Il est donc logique, mais frappant, de voir à quel point la résistance estonienne s’est faite à travers la culture et le chant, tout au long de l’occupation soviétique. Ce n’est pas pour dire que d’autres formes de résistance n’existaient pas, les Frères de la forêt par exemple sont l’équivalent balte de nos maquisards français, et le film aborde cette question. Mais le premier acte de résistance uni, de la nation estonienne toute entière, du moins tel que le film le présente, eu lieu au Laulipidu, lorsqu’en 1969, pour le centenaire du festival, la foule chanta avec les chœurs Mu isamaa on minu arm, malgré les ordres répétés des autorités soviétiques de quitter la scène.

Plus tard dans le siècle, ce fut à travers l’histoire et la musique que le mouvement pour l’indépendance de l’Estonie se développa. Avec l’arrivée de Gorbatchev, des associations culturelles aux volontés politiques testèrent les limites de la glasnost (liberté d’opinion), notamment la Heritage society, une sorte de société historique, qui organisa une première réunion publique pour parler du pacte germano-soviétique (qui avait permis l’annexion de l’Estonie).

C’est ensuite un festival musical, en 1988, qui vit réapparaître le drapeau estonien en public, et donna le départ à la suite d’évènements que l’on appelle aujourd’hui la révolution chantante, et qui aboutirent à l’indépendance de l’Estonie.

Aujourd’hui, d’après Hirvo Surva, le chant est toujours quelque chose de très populaire en Estonie ; toutes les écoles ont entre deux et quatre chorales, et les grands festivals de chants rassemblent environ 1/3 de la population en un même lieu. Sachant qu’il y a environ 1,3 millions de personnes en Estonie, ça fait quand même une sacrée foule! Texte d’Achaela. Etudiante à Tallinn, Estonie. Merci à elle. 

Projection exceptionnelle du film  » La Révolution Chantante »
VOST

Dimanche 11 mars 

17h à la Maison Saint Nicaise   18, rue Poussin 76000 ROUEN

Tarifs

Entrée à 7 Euros prix public , 4 Euros pour les  adhérents, étudiants ou demandeurs d’emploi, allocataires ….
Pensez à réserver, la capacité de la salle est limitée …..

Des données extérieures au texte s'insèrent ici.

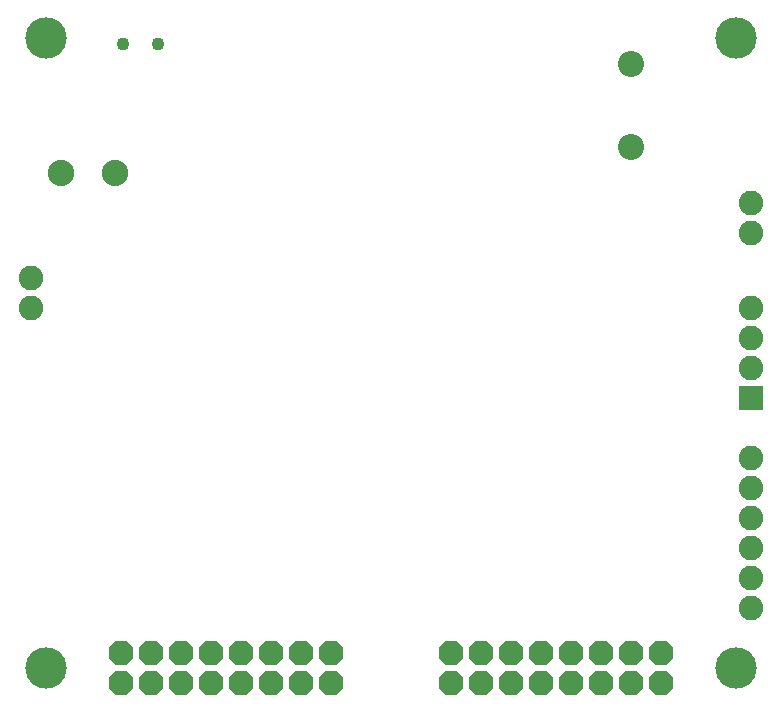
<source format=gbr>
G04 EAGLE Gerber RS-274X export*
G75*
%MOMM*%
%FSLAX34Y34*%
%LPD*%
%INSoldermask Bottom*%
%IPPOS*%
%AMOC8*
5,1,8,0,0,1.08239X$1,22.5*%
G01*
%ADD10C,2.235200*%
%ADD11C,2.203200*%
%ADD12C,2.082800*%
%ADD13C,3.505200*%
%ADD14P,2.254402X8X22.500000*%
%ADD15R,2.082800X2.082800*%
%ADD16C,1.103200*%


D10*
X38100Y444500D03*
X83820Y444500D03*
D11*
X520700Y536500D03*
X520700Y466500D03*
D12*
X622300Y393700D03*
X622300Y419100D03*
X622300Y203200D03*
X622300Y177800D03*
X622300Y152400D03*
X622300Y127000D03*
X622300Y101600D03*
X622300Y76200D03*
D13*
X25400Y25400D03*
X609600Y25400D03*
X25400Y558800D03*
X609600Y558800D03*
D14*
X88900Y12700D03*
X88900Y38100D03*
X114300Y12700D03*
X114300Y38100D03*
X139700Y12700D03*
X139700Y38100D03*
X165100Y12700D03*
X165100Y38100D03*
X190500Y12700D03*
X190500Y38100D03*
X215900Y12700D03*
X215900Y38100D03*
X241300Y12700D03*
X241300Y38100D03*
X266700Y12700D03*
X266700Y38100D03*
D15*
X622300Y254000D03*
D12*
X622300Y279400D03*
X622300Y304800D03*
X622300Y330200D03*
D14*
X368300Y12700D03*
X368300Y38100D03*
X393700Y12700D03*
X393700Y38100D03*
X419100Y12700D03*
X419100Y38100D03*
X444500Y12700D03*
X444500Y38100D03*
X469900Y12700D03*
X469900Y38100D03*
X495300Y12700D03*
X495300Y38100D03*
X520700Y12700D03*
X520700Y38100D03*
X546100Y12700D03*
X546100Y38100D03*
D16*
X90410Y553720D03*
X120410Y553720D03*
D12*
X12700Y330200D03*
X12700Y355600D03*
M02*

</source>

2 comments on “11 Mar La Révolution Chantante
  1. Behour Monique dit :

    Bonjr c Monique behour chorale de petit quevilly .
    Suis interessee reservation film du 11mars .
    Le film dure combien temps . ??
    actuellemt peut pas rester trop longtemps assise . merci

  2. Chantal_C dit :

    Quel beau documentaire, d’une grande sensibilité.
    Ce peuple qui a souffert d’une manière inimaginable, a réussi a garder la flamme de l’espoir.
    Nous devons les soutenir contrairement à ce qu’a pu dire un dirigeant politique français ignorant (que je ne nomme pas).
    Prenons exemple pour garder nos valeurs culturelles qui sont en train de disparaître !!
    Ce film serait peut-être intéressant à présenter aux jeunes, dans des ateliers pédagogiques, pour qu’ils découvrent les horreurs des régimes totalitaires.